For those guys who are always worried or concerned about the future and feel depressed about the past, I highly recommended you to read the Chapter 2 of the book How to Stop Worrying and Start Living. There are some quotes I marked down from Dale Carnegie's book that I wanna to share with you.
'I want you to think of your life as an hourglass. You know there are thoudsands of grains of sand in the top of the hourglass; and they all pass slowly and evenly through the narrow neck in the middle. Nothing you or I could do would make more than one grain of sand pass through this narrow neck without impairing the hourglass. You and I and everyone else are like the hourglass.

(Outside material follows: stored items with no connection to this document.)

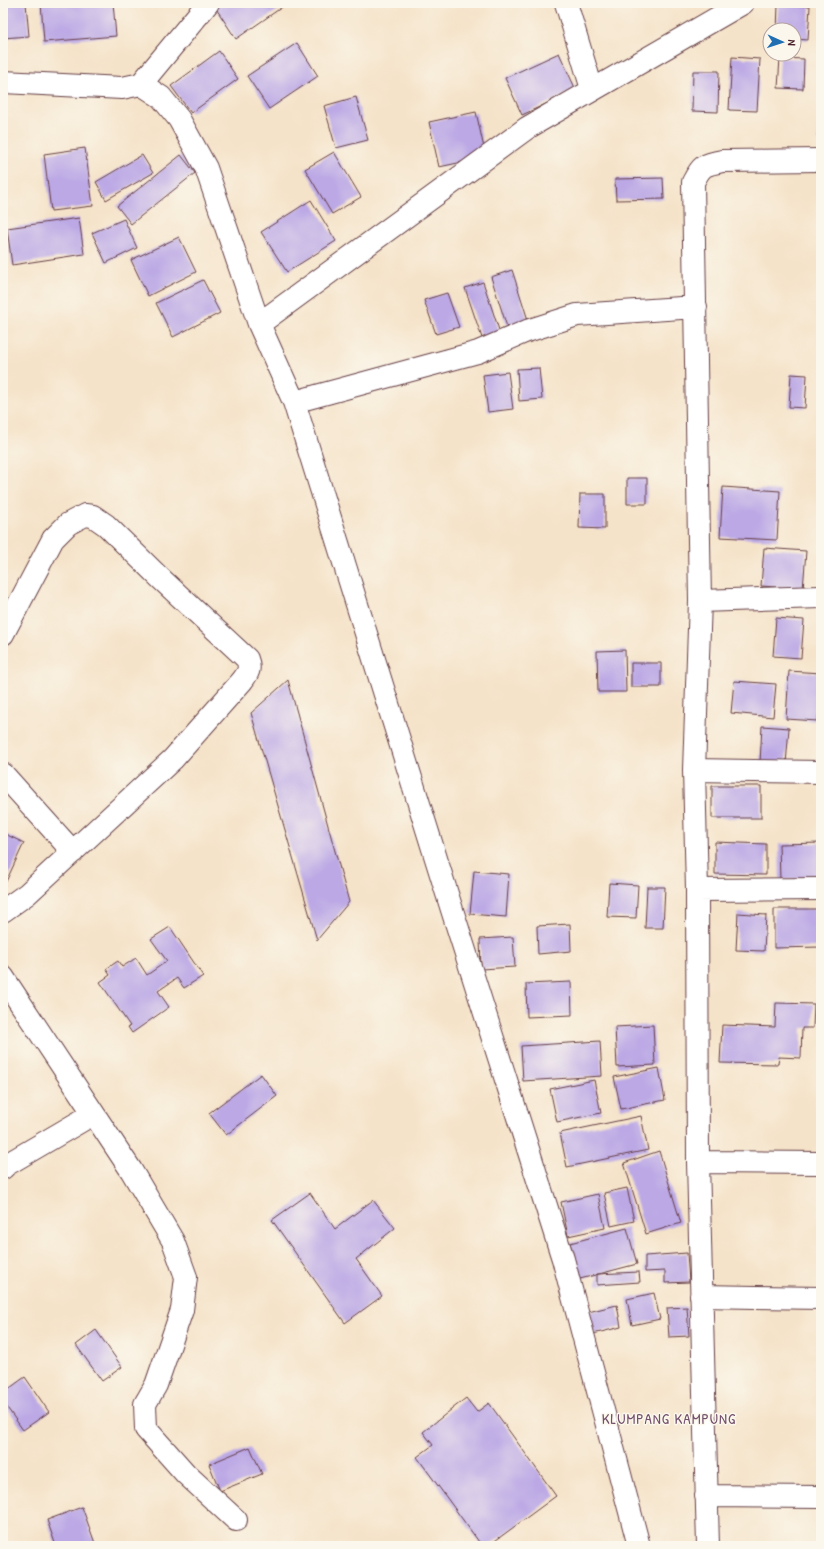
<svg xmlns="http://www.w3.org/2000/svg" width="824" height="1549" viewBox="0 0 824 1549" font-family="'Patrick Hand',sans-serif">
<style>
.building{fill:#bba8e5}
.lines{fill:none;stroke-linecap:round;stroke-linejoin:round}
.minor-casing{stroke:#643c43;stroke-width:24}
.minor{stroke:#fff;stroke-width:22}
.labels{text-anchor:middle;stroke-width:3;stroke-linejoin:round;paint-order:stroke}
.quarter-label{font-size:15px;letter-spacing:1px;fill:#724f6c;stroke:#fbf7ec}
</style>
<rect width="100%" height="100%" fill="#fbf7ec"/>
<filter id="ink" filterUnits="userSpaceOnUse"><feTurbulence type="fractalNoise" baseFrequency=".025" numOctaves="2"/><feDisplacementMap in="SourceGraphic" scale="8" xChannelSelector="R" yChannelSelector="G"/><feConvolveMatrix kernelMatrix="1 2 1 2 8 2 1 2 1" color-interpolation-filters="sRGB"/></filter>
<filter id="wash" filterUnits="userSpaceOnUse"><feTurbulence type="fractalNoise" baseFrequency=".012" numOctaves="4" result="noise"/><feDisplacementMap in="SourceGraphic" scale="16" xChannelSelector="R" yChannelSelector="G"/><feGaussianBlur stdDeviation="0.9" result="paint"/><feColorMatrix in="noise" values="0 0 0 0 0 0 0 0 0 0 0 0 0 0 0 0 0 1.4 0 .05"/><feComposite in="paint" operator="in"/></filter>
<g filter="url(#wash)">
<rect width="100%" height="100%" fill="#f5e3c9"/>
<g id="blocks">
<path class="building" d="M3,3h23l3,33 -26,2z
M41,3h72l3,33 -72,6z
M220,3h68l-52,36 -21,-32z
M778,5l32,1 -2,34 -14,-1v-9h-17z
M297,43l21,33 -49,33 -22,-33z
M219,51l19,28 -47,34 -20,-27z
M559,53l17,37 -54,25 -17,-37z
M732,57l28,2 -3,52 -28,-1z
M780,58l24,1 -1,30 -25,-1z
M693,71h26l-1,41 -26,-1z
M820,89h1v51h-3z
M356,97l12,43 -32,8 -12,-42z
M476,112l10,45 -47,10 -10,-45z
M85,148l8,58 -42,5 -7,-57z
M334,152l27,45 -29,17 -27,-45z
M142,155l11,18 -47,27 -10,-18z
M181,155l14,18 -64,51 -14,-18z
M663,178l1,21 -48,1 -1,-21z
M311,200l25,41 -49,31 -26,-40z
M79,218l5,36 -72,11 -5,-37z
M124,219l13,29 -31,15 -14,-30z
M179,237l17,35 -48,24 -17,-36z
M512,270l16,50 -21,7 -16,-50z
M203,280l17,33 -47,24 -17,-34z
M483,282l17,51 -18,5 -17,-50z
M447,293l12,34 -23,7 -12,-34z
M539,368l3,31 -23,2 -2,-32z
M508,372l5,37 -25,3 -5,-37z
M791,374l16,1 -2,33 -16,-1z
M627,478h20v26h-20z
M723,487l57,4 -3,49 -57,-3z
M580,494h25v35l-26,-1z
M764,548l42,3 -3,38 -42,-3z
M776,618l28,2 -3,38 -28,-2z
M625,650l1,42h-28l-1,-41z
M631,663h30v24h-30z
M789,671l32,2 -3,48 -32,-2z
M288,680l61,222 -32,38 -66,-227z
M734,681l42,3 -3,33 -42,-4z
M762,726l27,2 -3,36 -26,-1z
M712,786h49v32h-49z
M3,833l21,10 -21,45z
M715,842l51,2v31l-51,-1z
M821,843v36l-41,1 -1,-36z
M474,871l35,3 -3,43 -36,-3z
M609,883l29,2 -2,33 -29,-1z
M647,887h18l-2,41h-18z
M774,909h47v38l-47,1z
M738,913l28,2 -2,36 -28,-1z
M570,924l1,27 -33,3 -1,-28z
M170,927l33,49 -19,12 -7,-10 -19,13 11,16 -37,26 -4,-6 2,-1 -30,-44 10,-7 -4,-6 12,-8 4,6 14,-9 11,17 20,-14 -16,-22z
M513,937l2,30 -34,2 -1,-30z
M571,982l1,33 -45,2 -1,-33z
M776,1003l38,1 -1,24h-11l-1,30 -22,-1 -1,7 -58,-1 2,-38 53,2z
M653,1025l2,40 -38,2 -2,-40z
M600,1041l2,35 -79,5 -2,-35z
M659,1068l6,32 -44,9 -7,-32z
M261,1074l16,22 -51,39 -17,-22z
M594,1080l7,33 -44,9 -7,-33z
M641,1116l7,34 -81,17 -7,-34z
M659,1151l22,72 -35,11 -22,-71z
M627,1188l7,33 -23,5 -7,-33z
M310,1193l25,36 38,-29 22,28 -39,31 26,37 -37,27 -73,-103z
M598,1194l7,34 -37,8 -7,-34z
M627,1228l10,36 -57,15 -10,-36z
M687,1253l2,29 -24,1v-12l-20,1v-16z
M639,1272l1,10 -43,3v-11z
M654,1293l6,26 -28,6 -5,-26z
M617,1305l4,22 -28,7 -5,-22z
M687,1307l2,29 -20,1 -2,-29z
M96,1330l26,37 -20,14 -26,-36z
M25,1377l24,35 -26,18 -20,-28v-9z
M466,1398l11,14 12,-9 67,93 -68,50h-6l-65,-89 16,-12 -10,-13z
M250,1447l12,27 -42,17 -11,-27z
M82,1507l14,39h-40l-9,-26z"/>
</g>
</g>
<g filter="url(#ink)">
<use href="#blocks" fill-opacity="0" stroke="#643c43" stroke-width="1"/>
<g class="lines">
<defs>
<path id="minor" d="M566,3l26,86
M3,82l119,6 19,-4 20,13 18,22 27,49 53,156 35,78 159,511 110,346 76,287
M141,84l67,-81
M259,324l268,-196 216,-125
M294,402l184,-50 49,-21 50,-16 119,-8
M700,601l121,-4
M3,634l50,-95 15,-15 17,-9 8,1 13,9 53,52 88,82c4,10 1,14 -5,22l-69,78 -146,135 -24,17
M694,770l127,2
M3,774l70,78
M697,890l124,-1
M3,977l128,193 42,71 13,36 -4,33 -26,75 -11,19 1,25 40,45 50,46
M698,1162l123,1
M3,1168l3,-3 87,-51
M701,1296l120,2
M706,1496l115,1
M708,1546l-10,-384 -1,-272 -3,-120 6,-169 -7,-419c9,-17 10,-17 29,-21l99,-1"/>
</defs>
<use href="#minor" class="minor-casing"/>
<use href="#minor" class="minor"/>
</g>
</g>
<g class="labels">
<g class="quarter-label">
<text x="669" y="1424">KLUMPANG KAMPUNG</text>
</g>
</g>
<rect width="824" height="1549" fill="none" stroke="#fbf7ec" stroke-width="16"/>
<g transform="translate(782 42) rotate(93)"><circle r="19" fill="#fbf7ec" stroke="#b4a19f"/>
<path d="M0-3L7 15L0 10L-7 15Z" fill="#1f6fb2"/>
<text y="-6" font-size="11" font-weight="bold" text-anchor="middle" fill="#4a1f2b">N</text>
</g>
</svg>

When we start in the morning, there are hundreds of tasks which we feel that we must accomplish that day, but if we do not take them one at a time and let them pass through the day slowly and evenly, as do the grains of sand passing through the narrow neck of the hourglass, then we are bound to break our own physical or mental structure.'
'One grain of sand at a time. One task at a time. Have no anxiety about the morrow.'
'The best possible way you can prepare for tomorrow is to concentrate with all your intelligence, all your enthusiasm, on doing today's work superbly today.'
'During the Second War War, our military leaders planned for the morrow, but they could not afford to have any anxiety."I have supplied the best men with the best equipment we have," said Admiral Ernest J. King, who directed the United States Navy, "and have given them what seems to be the wisest mission That is all I can do. "If a ship has been sunk," Admiral King went on, " I can't bring it up. If it is going to be sunk, I can't stop it. I can use my time much better working on tomorrow's problem than by fretting about yesterday's. Besides, If I let those things get me, I would not last long."
The chief difference between good thinking and bad thinnking is this: good thinking deals with causes and effects and leads to logical constructive planning; bad thinking frequently leads to tension and nervous breakdowns.
Keep thou your feet: I do not ask to see the distant scene; one step enough for me.